▸ **WHAT IS EXPECTED**:
Copy each line that contains the string "benefícios", taking them from the material.

▸ **DATASET RECORDS**:
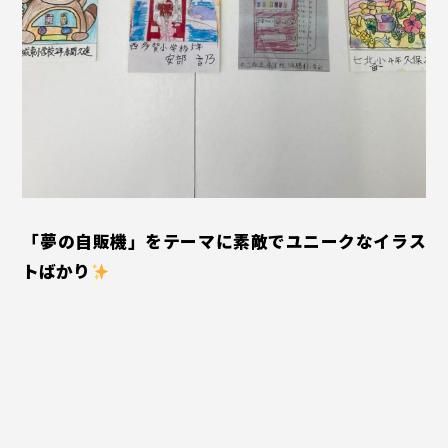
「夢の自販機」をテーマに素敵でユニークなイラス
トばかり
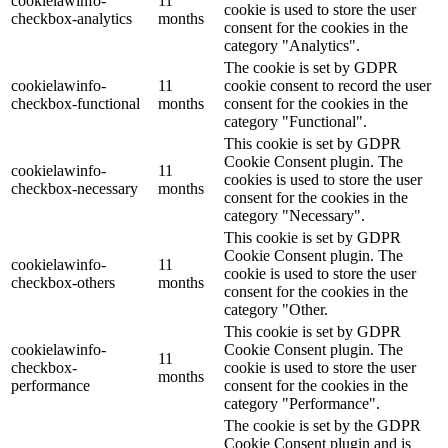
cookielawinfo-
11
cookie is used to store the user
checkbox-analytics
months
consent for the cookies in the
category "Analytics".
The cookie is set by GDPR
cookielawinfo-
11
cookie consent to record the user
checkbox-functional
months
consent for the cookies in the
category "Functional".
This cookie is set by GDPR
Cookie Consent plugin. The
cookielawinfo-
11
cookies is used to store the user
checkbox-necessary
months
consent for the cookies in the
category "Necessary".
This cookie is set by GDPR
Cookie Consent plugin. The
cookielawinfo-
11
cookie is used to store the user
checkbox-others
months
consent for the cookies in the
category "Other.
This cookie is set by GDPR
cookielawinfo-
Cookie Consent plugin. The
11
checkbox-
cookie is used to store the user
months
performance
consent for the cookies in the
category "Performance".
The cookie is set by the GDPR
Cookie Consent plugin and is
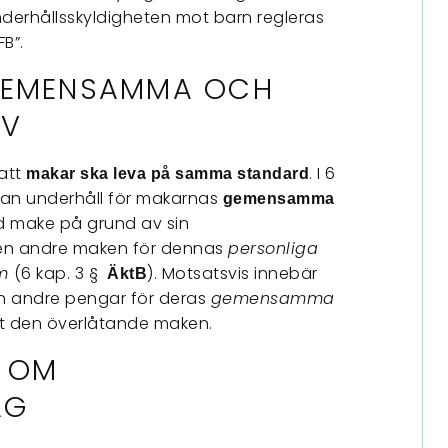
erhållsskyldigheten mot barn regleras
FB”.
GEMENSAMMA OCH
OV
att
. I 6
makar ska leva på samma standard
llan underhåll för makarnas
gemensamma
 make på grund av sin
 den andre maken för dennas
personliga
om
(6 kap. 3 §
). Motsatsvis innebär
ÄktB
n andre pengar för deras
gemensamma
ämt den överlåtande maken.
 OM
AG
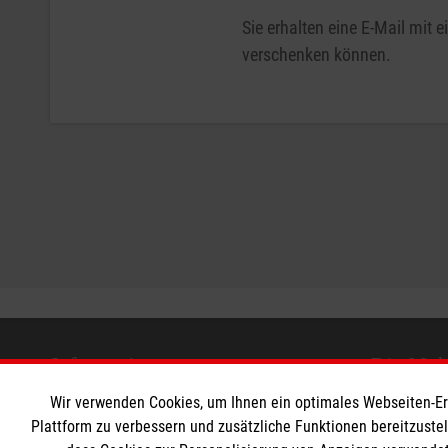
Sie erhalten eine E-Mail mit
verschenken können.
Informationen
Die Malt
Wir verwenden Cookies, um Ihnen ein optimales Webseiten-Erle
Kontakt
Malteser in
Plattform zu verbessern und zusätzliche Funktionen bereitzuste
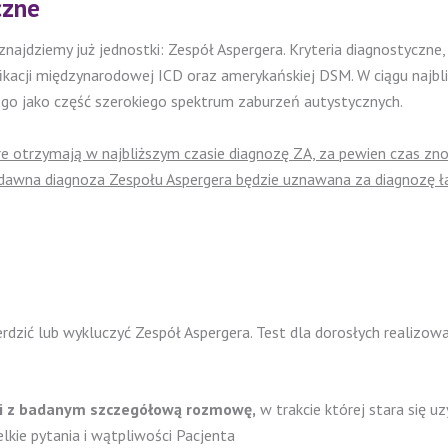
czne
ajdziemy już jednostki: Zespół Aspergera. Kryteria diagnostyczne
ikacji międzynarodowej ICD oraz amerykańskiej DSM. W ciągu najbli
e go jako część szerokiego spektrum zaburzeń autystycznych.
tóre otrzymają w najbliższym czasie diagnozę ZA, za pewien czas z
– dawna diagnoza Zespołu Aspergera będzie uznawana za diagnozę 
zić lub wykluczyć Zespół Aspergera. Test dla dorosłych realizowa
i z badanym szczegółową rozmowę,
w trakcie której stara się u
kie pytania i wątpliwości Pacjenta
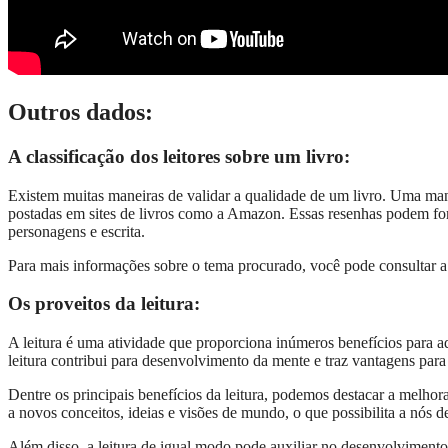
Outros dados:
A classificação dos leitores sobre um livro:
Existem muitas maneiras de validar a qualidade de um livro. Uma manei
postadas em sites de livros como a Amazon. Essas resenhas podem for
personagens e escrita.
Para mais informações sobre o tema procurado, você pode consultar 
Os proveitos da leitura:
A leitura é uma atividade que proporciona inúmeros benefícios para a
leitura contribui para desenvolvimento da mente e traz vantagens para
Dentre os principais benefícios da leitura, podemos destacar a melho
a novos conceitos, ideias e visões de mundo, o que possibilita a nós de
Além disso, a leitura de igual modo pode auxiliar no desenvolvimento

▸ **PROBLEM SOLUTION**:
A leitura é uma atividade que proporciona inúmeros benefícios para a
Dentre os principais benefícios da leitura, podemos destacar a melho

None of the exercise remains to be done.